「今、半導体スピントロニクスが熱い」という記事に詳細が載っておりますが、自分も弊誌の大石とともに「半導体×磁気」の特集を担当いたしました。といっても、自分は「番外編」という最後のパートを担当しただけで、ほとんど大石が書いています(汗)。そして、なぜかこちらの紹介ページには番外編が載っておりませんので、ここで少し紹介させていただきたいと思います。

 番外編では、磁気技術に強みを持つ日本企業の取り組みとして、三菱電機の車載用GMRセンサ、旭化成エレクトロニクスの電子コンパス、TDKの将来展望について、それぞれ取材させていただきました。特に三菱電機と旭化成エレクトロニクスの取材では、事業立ち上げ時の紆余曲折など、ドキュメンタリー風のお話をたくさんお伺いできました。

 取材で印象的だったのが、「この技術は早すぎた…」というコメントを多く耳にしたことです。三菱電機で車載用GMRセンサ事業を立ち上げた堤和彦氏(同社 常務執行役 開発本部長)は、1980年代に垂直磁気記録技術の開発に携わっていましたが、なかなか事業に結び付かなかったと振り返っています。「高密度化に向く垂直磁気記録技術を出すと、今度は面内磁気記録側がさらに頑張る。その結果、垂直磁気記録技術は1980~1990年代は日の目を見なかった」(同氏)。

 堤氏は1990年ころ、垂直磁気記録技術を光磁気ディスク(MO)に応用しますが、このMOもDVDなどとの競争に敗れてしまいます。ただし、MO向けに開発した4層磁性薄膜の形成技術は、磁性層と非磁性層を交互に積層するGMR膜の開発に生かされました。このGMR膜が現在の車載用GMRセンサにつながっています。車載用GMRセンサは、自動車のエンジン制御に欠かせない回転角センサとして利用されており、同社はこの市場で高いシェアを獲得しています。
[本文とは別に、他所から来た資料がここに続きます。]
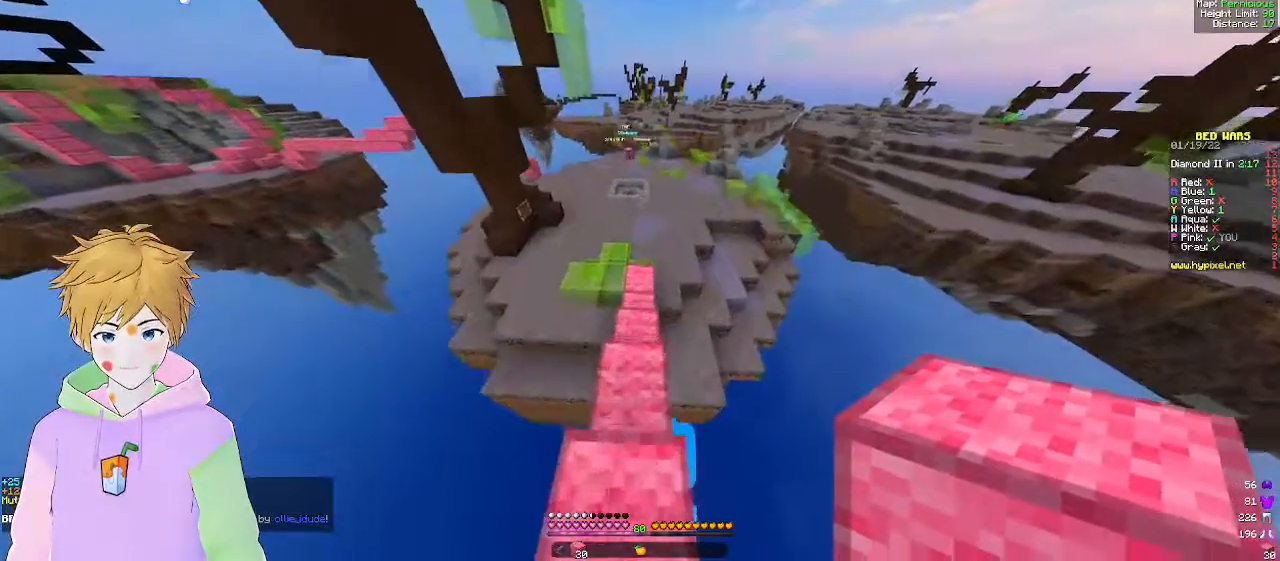
{"keys": ["w"], "mouse": [], "events": []}
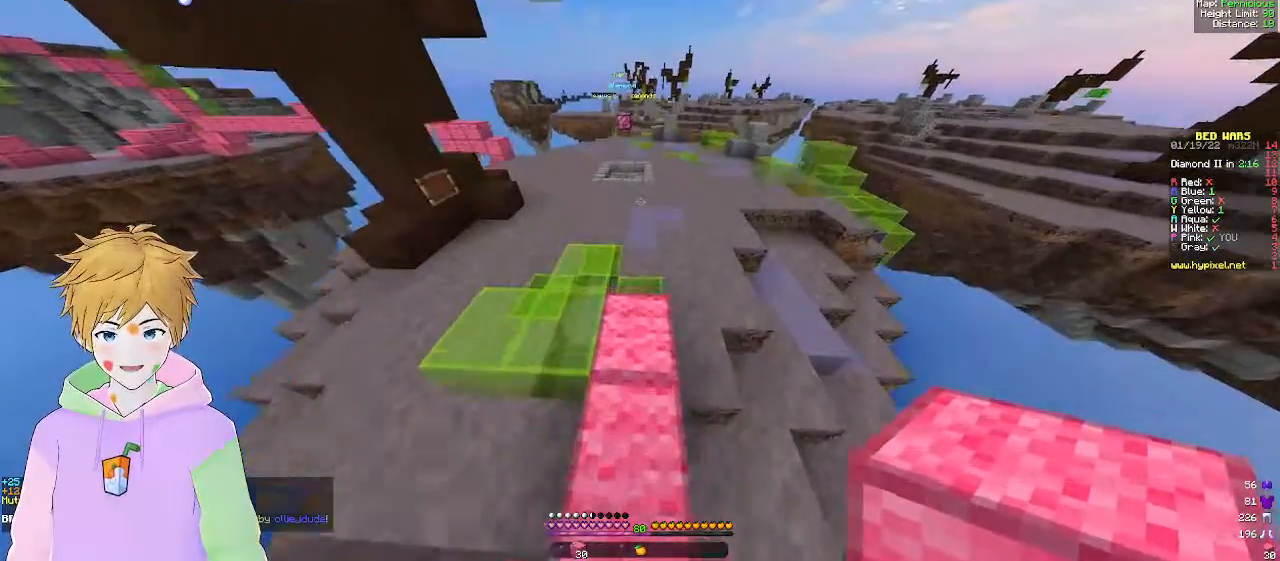
{"keys": ["w"], "mouse": [], "events": []}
余談ですが、MO向けに開発した4層磁性薄膜の技術は、日経エレクトロニクスの1990年8月6日号に掲載されており、堤氏はその別刷りをお持ちでした。

 旭化成エレクトロニクスの電子コンパスは、スマートフォンをはじめ、ナビ機能を持つ多くの携帯機器に搭載されていますが、その誕生のキッカケも「早すぎた技術開発」にありました。1973年、旭化成は自動車用エアバッグの開発プロジェクトを立ち上げました。なぜ、エアバッグかというと繊維と火薬を扱っていたからだそうです。ここにセンサを組み合わせれば、エアバッグができるという目論見だったようですが、時期尚早で頓挫してしまいました。ただし、この過程で同社はホール素子を用いた磁気センサの開発をスタートします。現在、同社はホール素子を用いた磁気センサ市場で70%ものシェアを持っています。

 なお、電子コンパスの成功には、このホール素子だけではなく、ソフトウエア技術も大きく貢献しているようです。携帯機器の内部にはスピーカーや磁性シートなど、地磁気よりもはるかに強い磁界を生み出す部品がゴロゴロしています。電子コンパスでは、そうした余分な磁界(ノイズ)を取り除き、微弱な地磁気を抽出するソフトウエア技術が大きな強みになっているとのことでした。同社にはソフトウエアの研究部門があり、そこに所属する技術者の方々が多数参画して開発したそうです。

 今回はたまたま磁気技術に関連した企業に取材しましたが、このように「早すぎた技術」が形を変え、のちに大化けしたという事例は結構あるのではないかと思います。昨今の不景気や構造改革の中で、早すぎる技術開発プロジェクトがどんどん削られていくのは寂しい気がしますが、一方で別の出口を見つけることで、大きな成功を手にすることもあるのではないでしょうか。世界に誇れる技術が、今後も日本から生まれ続けることを期待します。